Шопинг-центр представлял собой торговую лавку типа сельпо. Цены у них были средние, ассортимент достаточно широкий для потребителя, пребывающего в заключении. Я пожелал затовариться аккумуляторами и шоколадом. Водили нас туда группками по человек десять. Двое сотрудников, отпускали товар, предварительно заготовив наши заказы, как дед морозы. Мне следовало лишь назвать им свой номер, получить приготовленный пакет с подарками и расписаться в ведомости, где указывалась и сумма, снимаемая с твоего счёта. Получи свой заказ и отваливай от прилавка.
Сопровождающий разводил нас обратно по камерам, предоставив нам условия для спокойного потребления сладостей. Система работала вполне чётко.
Несколько дней спустя меня, наконец, пригласили на занятия. В день выхода на учёбу мою камеру отворил надзиратель и рявкнул: Education.[81] Я оторвался от чтения и вышел. Стремящихся к знаниям оказалось немало. Заключённые с тетрадками и книгами лениво направлялись к месту сборища на специально отведённом изолированном пространстве.

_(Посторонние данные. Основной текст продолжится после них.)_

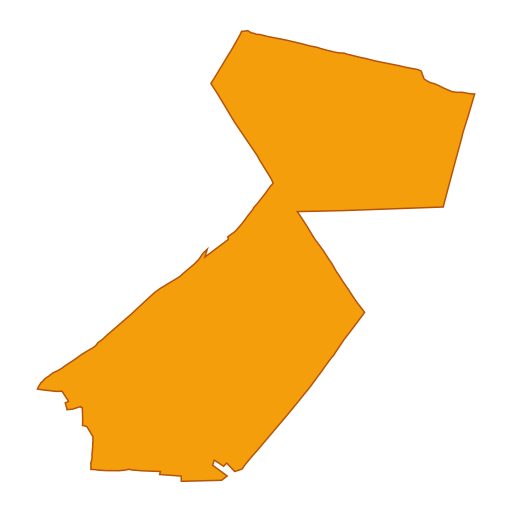 Ghercesti, Dolj, Romania (Natural Earth projection)
{"feature_id": "2599482B76093659633091", "entity_name": "Ghercesti", "entity_type": "district", "adm_level": 2, "iso_a3": "ROU", "parent_name": "Romania", "parent_adm1": "Dolj", "projection": "natural_earth1", "projection_center": [23.894, 44.373], "detail": "fine", "context": "isolated", "style": "filled", "palette": "amber", "viewbox_px": 512, "rotation_deg": 0, "n_neighbors": 0, "source": "geoboundaries", "source_scale": "gbopen_adm2", "svg_char_len": 3939}
<svg xmlns="http://www.w3.org/2000/svg" viewBox="0 0 512 512"><path d="M239.0,470.1L242.1,469.0L244.8,465.1L250.0,458.7L252.9,455.3L257.2,450.5L277.0,427.1L286.5,415.9L299.4,400.2L299.8,399.7L301.1,398.0L302.1,396.8L304.8,393.4L308.2,389.4L309.5,387.7L313.9,381.8L317.9,376.3L322.3,370.4L324.5,367.2L329.1,360.9L331.5,357.7L333.8,355.1L335.4,352.5L344.3,339.2L349.2,332.9L355.0,325.3L362.1,315.8L364.6,312.4L362.1,309.0L358.6,304.5L356.4,301.6L352.3,295.6L351.0,293.6L347.9,288.6L346.8,287.2L346.5,286.9L345.4,285.1L343.0,281.7L338.3,274.3L336.5,271.8L334.1,267.6L333.0,265.5L331.8,263.5L329.7,260.5L325.3,253.7L324.3,252.1L323.5,250.8L321.6,248.4L320.7,247.0L318.2,243.7L314.5,238.7L311.8,234.3L306.9,226.1L300.3,216.0L298.0,212.7L297.2,211.6L302.6,211.5L342.9,210.6L443.2,207.0L446.1,195.9L453.3,168.8L461.6,138.3L463.0,132.4L467.0,119.7L467.9,116.9L472.4,101.6L473.8,96.8L474.2,95.4L474.6,93.9L471.8,93.9L468.2,93.4L462.2,92.3L456.6,92.3L451.7,91.6L448.7,90.2L446.5,89.3L442.1,87.3L440.0,86.2L436.7,84.6L433.9,83.6L431.3,82.9L428.8,81.9L427.3,81.0L425.5,79.9L424.7,79.4L424.1,78.9L423.9,78.5L423.7,78.0L423.4,76.8L422.6,75.0L421.8,72.7L421.5,71.9L421.3,71.2L420.8,70.8L418.5,69.9L416.1,69.2L413.8,68.8L407.9,67.7L404.0,66.9L398.6,65.6L382.4,62.4L373.7,60.6L365.7,58.5L362.2,57.8L358.1,56.9L353.5,55.7L350.4,54.9L347.7,54.4L345.7,53.7L344.1,53.1L341.8,53.0L339.4,52.9L336.4,52.4L334.6,52.1L333.3,51.8L332.4,51.6L331.5,51.3L330.3,51.0L328.8,50.7L327.8,50.5L321.6,48.8L316.5,47.2L309.6,45.9L303.1,44.1L286.7,40.2L267.7,36.5L264.2,35.6L259.9,34.5L258.7,34.4L256.5,34.3L254.8,33.7L253.6,33.2L251.4,32.9L249.4,31.7L247.9,30.7L247.5,30.7L247.1,30.7L246.3,30.9L245.1,31.0L243.9,31.2L242.4,31.4L241.6,31.3L240.6,33.6L237.2,39.8L234.4,44.8L232.2,48.7L228.4,54.8L214.8,77.3L210.9,83.5L216.7,92.5L220.3,98.4L234.5,122.1L257.0,155.3L259.7,160.2L269.4,175.9L271.1,178.7L273.2,183.2L270.4,186.3L268.1,189.4L267.8,189.9L265.4,193.3L257.1,203.8L254.7,206.5L253.8,207.4L253.0,209.2L249.1,214.2L247.6,216.0L244.4,220.5L240.5,225.4L236.9,229.5L235.6,231.0L234.3,232.1L232.3,233.5L228.0,236.6L227.6,236.9L227.8,237.2L228.2,237.5L228.2,238.0L228.3,238.6L228.3,239.1L228.1,239.6L204.9,257.1L207.3,249.2L205.4,251.0L204.0,252.2L201.9,254.9L198.7,259.6L194.2,264.1L184.4,272.4L179.6,276.7L166.5,284.6L164.2,286.1L161.7,287.5L160.1,288.5L158.5,289.7L156.6,291.1L154.4,292.7L153.0,294.0L151.2,295.6L147.9,298.6L137.5,308.3L130.4,314.9L107.0,335.1L104.1,337.9L103.4,338.5L101.7,340.0L100.0,341.2L98.4,342.3L98.1,342.5L97.3,343.5L96.3,344.9L95.4,345.9L94.3,346.8L92.9,347.8L90.1,349.3L85.4,352.1L80.7,355.1L78.4,356.8L75.8,358.7L71.2,361.8L66.3,365.0L63.2,367.2L62.2,368.0L61.6,368.4L61.1,368.7L59.9,369.4L57.7,370.7L55.2,371.8L53.9,372.4L52.8,373.0L51.1,374.3L48.7,376.2L46.8,377.4L44.8,378.8L42.9,381.1L40.8,382.9L39.0,385.9L38.3,387.2L37.8,388.2L37.4,389.1L37.6,389.2L42.8,389.9L51.7,390.9L56.2,391.4L59.6,391.4L61.9,391.1L68.2,400.7L68.4,401.5L65.2,402.9L66.1,406.0L66.9,408.9L67.1,409.8L68.0,409.6L70.4,409.4L73.1,409.0L73.8,408.8L75.5,408.2L80.5,406.6L81.0,407.5L82.3,407.6L82.3,408.1L82.5,412.8L82.7,421.4L82.6,423.2L82.5,424.5L82.5,425.5L83.9,425.7L85.5,426.2L86.4,426.5L87.1,427.0L87.8,428.1L88.7,429.6L90.1,431.9L91.7,434.7L92.7,436.3L92.9,437.2L92.9,437.9L92.9,439.0L93.0,440.6L92.8,442.4L92.7,445.2L92.7,446.2L92.7,446.4L92.8,446.5L92.6,447.4L92.4,450.0L92.3,451.0L92.2,452.3L92.1,453.3L91.9,454.4L92.0,454.9L92.0,455.8L92.0,457.1L92.0,458.1L91.9,458.7L91.7,459.5L91.6,460.3L91.3,461.3L91.2,461.7L91.1,462.4L90.8,463.0L90.7,463.3L90.7,463.5L90.9,463.8L90.9,465.2L91.0,469.2L90.9,469.4L92.3,469.4L93.9,469.6L95.7,469.7L98.1,470.1L105.5,470.6L118.9,470.7L123.7,470.3L129.1,469.3L132.7,470.1L135.4,470.2L135.9,470.3L142.2,470.8L149.4,471.1L158.0,471.4L160.4,471.5L159.6,474.5L181.2,476.1L181.3,481.3L221.6,480.3L227.2,476.0L212.6,465.2L214.3,460.1L223.6,466.3L226.7,463.1L234.7,471.5L239.0,470.1Z" fill="#f59e0b" stroke="#b45309" stroke-width="1.5"/></svg>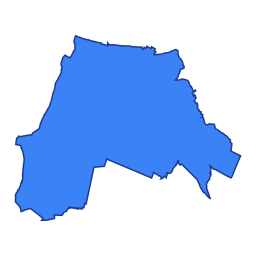 outline of Cañitas de Felipe Pescador, Zacatecas, Mexico
{"feature_id": "50627088B55005263916135", "entity_name": "Cañitas de Felipe Pescador", "entity_type": "district", "adm_level": 2, "iso_a3": "MEX", "parent_name": "Mexico", "parent_adm1": "Zacatecas", "projection": "natural_earth1", "projection_center": [-102.728, 23.576], "detail": "fine", "context": "isolated", "style": "filled", "palette": "blue", "viewbox_px": 256, "rotation_deg": 0, "n_neighbors": 0, "source": "geoboundaries", "source_scale": "gbopen_adm2", "svg_char_len": 5597}
<svg xmlns="http://www.w3.org/2000/svg" viewBox="0 0 256 256"><path d="M138.4,47.2L136.5,46.9L133.8,46.9L130.1,46.2L128.8,46.0L126.8,46.1L124.4,45.8L122.2,45.9L114.5,44.9L114.5,45.1L113.4,44.9L112.4,44.8L111.5,44.9L109.1,44.7L107.7,42.9L107.6,45.9L104.6,44.7L101.3,43.9L101.4,43.1L99.5,42.8L97.3,42.2L95.8,42.0L94.4,41.5L92.7,41.1L90.4,40.8L89.7,40.1L88.1,39.8L86.7,39.6L84.5,39.0L83.4,38.9L82.5,38.4L79.7,37.3L78.7,37.1L78.0,36.8L76.7,36.4L75.9,35.7L75.1,36.6L74.7,38.5L74.6,39.0L74.3,39.7L74.0,41.1L74.1,41.7L74.2,42.0L74.3,43.1L75.0,44.5L75.1,45.5L75.0,45.9L74.9,48.9L74.9,49.6L74.6,50.1L73.6,51.1L72.6,53.4L71.1,56.2L69.9,57.8L67.7,56.7L67.3,56.6L65.8,55.6L64.9,55.2L64.7,55.4L64.1,56.3L63.6,56.8L63.5,57.1L62.8,57.5L62.5,58.4L62.5,58.9L61.6,61.7L61.5,61.9L61.2,62.5L61.1,62.8L61.1,63.6L61.1,63.9L61.1,64.7L61.6,66.3L62.0,67.0L62.0,67.3L61.9,67.6L61.9,68.0L61.7,68.6L61.3,69.2L61.3,69.4L61.5,69.5L61.4,70.2L61.2,70.6L61.4,71.1L61.4,71.5L61.4,72.1L61.4,72.3L57.5,79.9L56.4,81.8L56.0,82.5L55.7,82.7L55.7,83.0L55.1,84.6L55.2,85.3L55.1,86.7L54.6,88.7L54.2,90.3L53.2,92.7L52.8,94.0L52.4,96.0L52.0,97.6L51.8,98.8L51.6,99.9L51.1,101.2L50.9,102.2L50.4,103.0L50.3,103.8L50.1,104.1L49.8,105.6L45.4,113.2L45.2,113.8L45.0,114.1L44.6,114.2L44.3,114.7L41.8,120.4L40.5,123.6L39.9,125.6L39.7,127.0L39.1,128.9L38.4,129.2L32.8,132.9L32.6,133.2L32.2,134.2L31.9,134.6L21.8,136.3L21.4,136.5L19.1,136.6L18.8,136.1L18.0,137.3L16.7,138.1L15.7,144.5L20.2,145.4L20.3,145.4L20.9,145.6L21.2,146.8L21.5,147.5L21.1,147.7L21.7,148.9L21.8,149.3L23.0,152.0L23.1,153.0L23.1,153.3L23.3,153.8L23.4,154.3L23.4,154.7L23.7,155.7L23.7,156.4L24.0,157.8L24.3,158.2L24.3,158.7L24.2,158.8L23.9,162.6L23.7,164.6L23.4,165.5L23.5,165.6L23.0,170.1L22.6,175.5L22.6,176.0L22.7,177.9L22.5,179.6L22.4,180.8L21.8,180.8L21.7,183.1L21.0,183.0L20.8,184.2L20.1,186.4L19.2,188.4L19.3,188.8L17.8,190.0L18.1,190.5L17.0,192.1L16.7,192.9L16.4,193.0L16.0,193.7L15.8,194.4L15.4,195.4L15.4,195.7L15.6,196.7L15.6,198.4L15.5,198.9L15.5,199.9L15.4,201.8L18.8,205.5L19.7,206.7L19.9,207.2L20.7,209.0L21.1,211.6L22.7,211.1L24.1,210.3L24.4,210.3L24.9,210.1L25.2,209.8L25.7,209.8L28.3,208.9L30.5,208.6L33.6,210.9L34.4,211.5L35.6,212.5L36.5,213.0L37.0,213.5L43.0,218.3L41.6,220.3L46.3,220.2L54.5,218.5L54.5,215.0L62.0,215.4L64.4,211.8L66.4,211.4L67.9,208.8L69.4,208.3L68.7,208.1L69.4,207.0L70.1,207.5L70.3,207.8L72.1,207.4L72.3,207.9L73.9,207.7L74.1,208.5L74.9,208.4L75.7,208.1L75.6,207.8L76.5,207.8L76.7,208.8L77.9,209.1L78.1,208.0L79.4,208.5L79.4,208.4L80.8,208.8L80.9,208.4L82.2,208.9L82.5,207.4L83.9,207.7L84.8,203.5L86.1,204.0L93.9,167.3L104.3,166.3L106.8,159.1L151.6,178.0L153.7,172.5L154.1,172.6L154.6,173.0L155.6,173.7L155.8,173.9L156.3,174.1L158.0,175.1L158.3,175.5L158.6,175.8L158.8,175.9L159.2,175.8L160.8,176.7L161.1,177.4L161.1,177.7L161.5,178.1L161.1,178.7L163.5,177.8L163.6,176.6L164.0,176.3L164.7,176.4L164.8,176.2L165.2,176.6L166.2,177.7L166.5,176.4L167.1,174.8L167.1,173.9L166.8,173.8L166.7,173.6L166.9,173.3L166.9,172.8L167.0,172.7L167.9,173.0L169.0,173.5L170.0,173.3L170.9,172.7L171.2,172.5L171.7,172.0L172.0,171.4L172.4,170.4L172.5,169.9L172.9,168.9L175.4,165.8L176.0,165.1L176.1,164.6L176.4,164.8L176.7,163.9L178.0,160.6L178.6,161.2L178.2,162.5L178.5,163.4L178.9,163.8L179.4,164.3L180.1,165.1L181.5,164.1L182.8,165.3L197.2,179.6L199.6,185.1L199.8,185.9L200.2,186.9L200.8,187.7L201.0,188.0L201.3,188.9L203.1,191.8L203.9,192.4L204.1,192.7L205.0,193.1L205.3,193.5L207.4,196.1L208.2,196.9L208.5,197.1L209.0,197.7L209.6,198.2L210.0,198.5L210.4,199.0L209.7,197.0L209.3,196.1L208.9,194.6L208.5,193.3L208.0,192.3L207.5,191.0L207.0,189.5L206.7,188.5L206.7,186.0L206.4,184.9L206.4,184.1L206.8,183.5L206.9,183.0L207.8,181.3L209.0,180.1L209.6,179.2L209.5,178.4L209.6,177.8L209.9,177.0L210.4,176.3L211.0,174.7L210.9,174.4L210.9,173.7L209.8,173.2L209.9,172.7L210.8,172.3L210.6,170.6L210.6,169.7L210.8,168.9L210.6,167.8L210.5,167.2L210.2,166.0L211.7,167.4L212.5,168.1L213.5,169.2L214.7,169.1L224.9,174.8L230.6,177.8L231.4,177.6L233.2,173.5L238.0,161.7L240.6,155.9L240.2,155.6L231.0,151.1L231.9,143.6L230.3,142.3L230.5,140.0L228.8,138.6L227.7,137.3L227.4,137.1L226.5,135.9L225.8,135.5L225.0,135.2L224.0,134.2L223.8,133.9L222.9,133.3L222.2,133.0L220.3,132.0L220.0,131.6L219.1,131.0L218.5,130.4L217.9,130.1L217.1,129.7L215.3,128.4L214.3,124.2L213.9,124.2L211.6,124.2L210.9,124.1L210.1,123.8L209.7,123.7L208.7,124.1L208.4,124.5L208.1,124.7L207.5,124.8L207.1,125.0L205.4,124.1L204.8,123.6L204.6,122.7L204.6,122.4L204.0,120.5L203.7,119.2L203.3,117.7L202.8,117.2L201.7,117.3L202.2,116.6L202.4,116.6L202.4,116.0L202.8,114.5L200.8,114.0L201.1,111.9L199.1,111.2L199.3,110.5L198.2,109.1L197.9,108.6L197.5,107.0L197.6,106.4L197.7,105.0L197.1,104.9L197.3,103.1L195.6,103.0L194.7,101.5L194.7,101.4L194.2,101.0L194.5,100.6L195.2,99.2L196.2,97.6L194.7,96.2L195.3,95.7L194.5,94.8L193.6,95.8L192.3,93.3L195.7,90.8L195.3,90.0L193.4,91.6L191.3,86.5L190.4,86.7L190.0,85.4L189.3,83.6L188.9,82.1L188.6,81.4L187.0,80.2L186.0,79.8L185.2,79.6L183.3,79.3L182.1,78.9L179.5,80.0L179.3,80.1L177.3,79.9L175.5,80.0L177.8,77.4L178.1,75.9L178.3,75.8L178.6,74.8L179.6,72.7L180.8,69.0L183.8,68.5L184.2,66.2L183.1,66.0L183.2,65.2L183.1,64.7L182.5,62.0L182.3,61.3L181.8,60.4L180.9,59.3L179.8,58.1L178.8,56.8L178.3,55.0L178.1,55.0L177.9,50.7L177.5,50.4L176.4,50.0L176.2,49.6L175.9,49.6L175.5,49.5L169.8,52.0L167.8,52.7L164.4,53.1L162.7,53.7L161.5,54.3L159.7,54.3L154.2,54.8L154.4,53.2L154.8,53.4L155.9,51.7L154.3,50.8L155.2,48.8L151.5,46.8L150.8,48.5L146.9,46.3L146.0,48.4L144.2,47.4L143.5,49.5L142.0,48.8L142.0,47.2L140.6,47.0L138.4,47.2Z" fill="#3b82f6" stroke="#1e3a8a" stroke-width="1.5"/></svg>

На входе туда, каждого горе-студента обыскивали два надзирателя. Меня просили поднять руки, наспех прощупали с рук до обуви, просканировали ручным метало детектором и лишь после этого пропустили.
Мы топтались в ожидании, группками и в одиночку. Димы там не было. Собрав всех учащихся из нашего крыла, надзиратели отворили решётчатые ворота и повели нас сначала коридорами, а затем территорией к другому корпусу. Это был учебный корпус. Там народ распределился по классам. Школа Информационных Технологий оказалась просторным помещением, разделённым передвижными перегородками на отдельные классы. Стоял запах свежего кофе. Те, кто уже пребывал в учебном процессе, быстро скрылись за перегородками, заняв свои места в классах. Прибывшие туда впервые, остановились у административного стола-офиса. Женщина, обозначенная карточкой на груди как преподаватель, отмечала нас в списках и распределяла по классам.
Моей первой тюремной учительницей оказалась женщина лет 45 с бесцветной внешностью, типичной для англичанок, и вежливой холодной улыбкой.
Четверо учеников в нашем классе уже сидели за компьютерами. Я и ещё двое новеньких, для начала, выслушали короткие инструкции учительницы. От неё мы узнали, что обучать нас будут преподаватели из местного колледжа. Учительница назидательно сообщила, что процесс нашего обучения ничем не отличается от обучения в колледже. И что, успешно выполняя зачётные контрольные работы, мы будем получать обычные сертификаты, в которых никоим образом не упоминается исправительное заведение НМР. Ну, и, конечно же, начисление определённой суммы денег на счёт заключённого, если учебный день засчитан учителем.